# TASK OBJECTIVE:
Relabel the rows below by replacing "common name" with "vernacular name" wherever it occurs. Leave every other part of each line unchanged.

# ENTRIES SHOWN:
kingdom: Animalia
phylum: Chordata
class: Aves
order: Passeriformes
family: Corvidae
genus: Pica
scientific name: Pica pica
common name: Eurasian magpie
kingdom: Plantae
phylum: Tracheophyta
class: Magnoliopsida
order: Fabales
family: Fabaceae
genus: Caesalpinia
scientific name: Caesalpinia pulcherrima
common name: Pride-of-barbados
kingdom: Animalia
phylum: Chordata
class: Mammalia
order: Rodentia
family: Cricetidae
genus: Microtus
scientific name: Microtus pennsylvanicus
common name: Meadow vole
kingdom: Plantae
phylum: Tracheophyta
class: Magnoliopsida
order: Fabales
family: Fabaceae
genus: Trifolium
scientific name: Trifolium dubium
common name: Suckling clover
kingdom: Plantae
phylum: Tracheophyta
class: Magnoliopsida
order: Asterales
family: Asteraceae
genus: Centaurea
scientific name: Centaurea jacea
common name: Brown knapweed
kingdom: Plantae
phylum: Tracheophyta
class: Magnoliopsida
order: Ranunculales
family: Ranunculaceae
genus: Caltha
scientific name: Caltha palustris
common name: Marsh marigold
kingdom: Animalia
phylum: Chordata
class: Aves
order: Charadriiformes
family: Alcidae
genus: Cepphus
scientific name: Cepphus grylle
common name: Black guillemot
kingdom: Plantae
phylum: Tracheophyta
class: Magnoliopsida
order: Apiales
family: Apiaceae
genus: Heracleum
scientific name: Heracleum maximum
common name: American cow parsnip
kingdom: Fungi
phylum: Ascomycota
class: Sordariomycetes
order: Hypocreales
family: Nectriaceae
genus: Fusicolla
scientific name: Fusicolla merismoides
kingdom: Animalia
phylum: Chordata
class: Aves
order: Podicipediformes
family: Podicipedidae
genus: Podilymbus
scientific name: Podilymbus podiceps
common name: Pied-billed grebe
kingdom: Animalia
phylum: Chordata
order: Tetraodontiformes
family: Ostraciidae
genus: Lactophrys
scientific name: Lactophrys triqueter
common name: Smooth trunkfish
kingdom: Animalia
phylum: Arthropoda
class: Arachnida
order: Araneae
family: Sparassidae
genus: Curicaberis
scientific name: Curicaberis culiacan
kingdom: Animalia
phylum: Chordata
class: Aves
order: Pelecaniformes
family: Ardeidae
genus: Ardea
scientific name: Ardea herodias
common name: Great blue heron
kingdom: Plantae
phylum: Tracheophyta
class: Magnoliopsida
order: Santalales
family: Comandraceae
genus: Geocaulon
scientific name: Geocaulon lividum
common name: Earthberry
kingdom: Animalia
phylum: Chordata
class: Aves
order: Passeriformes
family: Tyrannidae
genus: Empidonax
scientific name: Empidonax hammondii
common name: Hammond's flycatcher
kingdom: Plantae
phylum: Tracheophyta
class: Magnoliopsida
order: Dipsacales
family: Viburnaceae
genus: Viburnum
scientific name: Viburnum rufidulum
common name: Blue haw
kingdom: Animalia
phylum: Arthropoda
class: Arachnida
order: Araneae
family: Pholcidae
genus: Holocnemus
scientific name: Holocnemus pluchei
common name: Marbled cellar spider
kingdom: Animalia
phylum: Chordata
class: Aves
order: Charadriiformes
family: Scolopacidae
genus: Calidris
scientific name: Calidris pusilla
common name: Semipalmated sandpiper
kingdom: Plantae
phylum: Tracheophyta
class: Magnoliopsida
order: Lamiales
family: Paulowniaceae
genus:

# ANSWER IN FULL:
kingdom: Animalia
phylum: Chordata
class: Aves
order: Passeriformes
family: Corvidae
genus: Pica
scientific name: Pica pica
vernacular name: Eurasian magpie
kingdom: Plantae
phylum: Tracheophyta
class: Magnoliopsida
order: Fabales
family: Fabaceae
genus: Caesalpinia
scientific name: Caesalpinia pulcherrima
vernacular name: Pride-of-barbados
kingdom: Animalia
phylum: Chordata
class: Mammalia
order: Rodentia
family: Cricetidae
genus: Microtus
scientific name: Microtus pennsylvanicus
vernacular name: Meadow vole
kingdom: Plantae
phylum: Tracheophyta
class: Magnoliopsida
order: Fabales
family: Fabaceae
genus: Trifolium
scientific name: Trifolium dubium
vernacular name: Suckling clover
kingdom: Plantae
phylum: Tracheophyta
class: Magnoliopsida
order: Asterales
family: Asteraceae
genus: Centaurea
scientific name: Centaurea jacea
vernacular name: Brown knapweed
kingdom: Plantae
phylum: Tracheophyta
class: Magnoliopsida
order: Ranunculales
family: Ranunculaceae
genus: Caltha
scientific name: Caltha palustris
vernacular name: Marsh marigold
kingdom: Animalia
phylum: Chordata
class: Aves
order: Charadriiformes
family: Alcidae
genus: Cepphus
scientific name: Cepphus grylle
vernacular name: Black guillemot
kingdom: Plantae
phylum: Tracheophyta
class: Magnoliopsida
order: Apiales
family: Apiaceae
genus: Heracleum
scientific name: Heracleum maximum
vernacular name: American cow parsnip
kingdom: Fungi
phylum: Ascomycota
class: Sordariomycetes
order: Hypocreales
family: Nectriaceae
genus: Fusicolla
scientific name: Fusicolla merismoides
kingdom: Animalia
phylum: Chordata
class: Aves
order: Podicipediformes
family: Podicipedidae
genus: Podilymbus
scientific name: Podilymbus podiceps
vernacular name: Pied-billed grebe
kingdom: Animalia
phylum: Chordata
order: Tetraodontiformes
family: Ostraciidae
genus: Lactophrys
scientific name: Lactophrys triqueter
vernacular name: Smooth trunkfish
kingdom: Animalia
phylum: Arthropoda
class: Arachnida
order: Araneae
family: Sparassidae
genus: Curicaberis
scientific name: Curicaberis culiacan
kingdom: Animalia
phylum: Chordata
class: Aves
order: Pelecaniformes
family: Ardeidae
genus: Ardea
scientific name: Ardea herodias
vernacular name: Great blue heron
kingdom: Plantae
phylum: Tracheophyta
class: Magnoliopsida
order: Santalales
family: Comandraceae
genus: Geocaulon
scientific name: Geocaulon lividum
vernacular name: Earthberry
kingdom: Animalia
phylum: Chordata
class: Aves
order: Passeriformes
family: Tyrannidae
genus: Empidonax
scientific name: Empidonax hammondii
vernacular name: Hammond's flycatcher
kingdom: Plantae
phylum: Tracheophyta
class: Magnoliopsida
order: Dipsacales
family: Viburnaceae
genus: Viburnum
scientific name: Viburnum rufidulum
vernacular name: Blue haw
kingdom: Animalia
phylum: Arthropoda
class: Arachnida
order: Araneae
family: Pholcidae
genus: Holocnemus
scientific name: Holocnemus pluchei
vernacular name: Marbled cellar spider
kingdom: Animalia
phylum: Chordata
class: Aves
order: Charadriiformes
family: Scolopacidae
genus: Calidris
scientific name: Calidris pusilla
vernacular name: Semipalmated sandpiper
kingdom: Plantae
phylum: Tracheophyta
class: Magnoliopsida
order: Lamiales
family: Paulowniaceae
genus:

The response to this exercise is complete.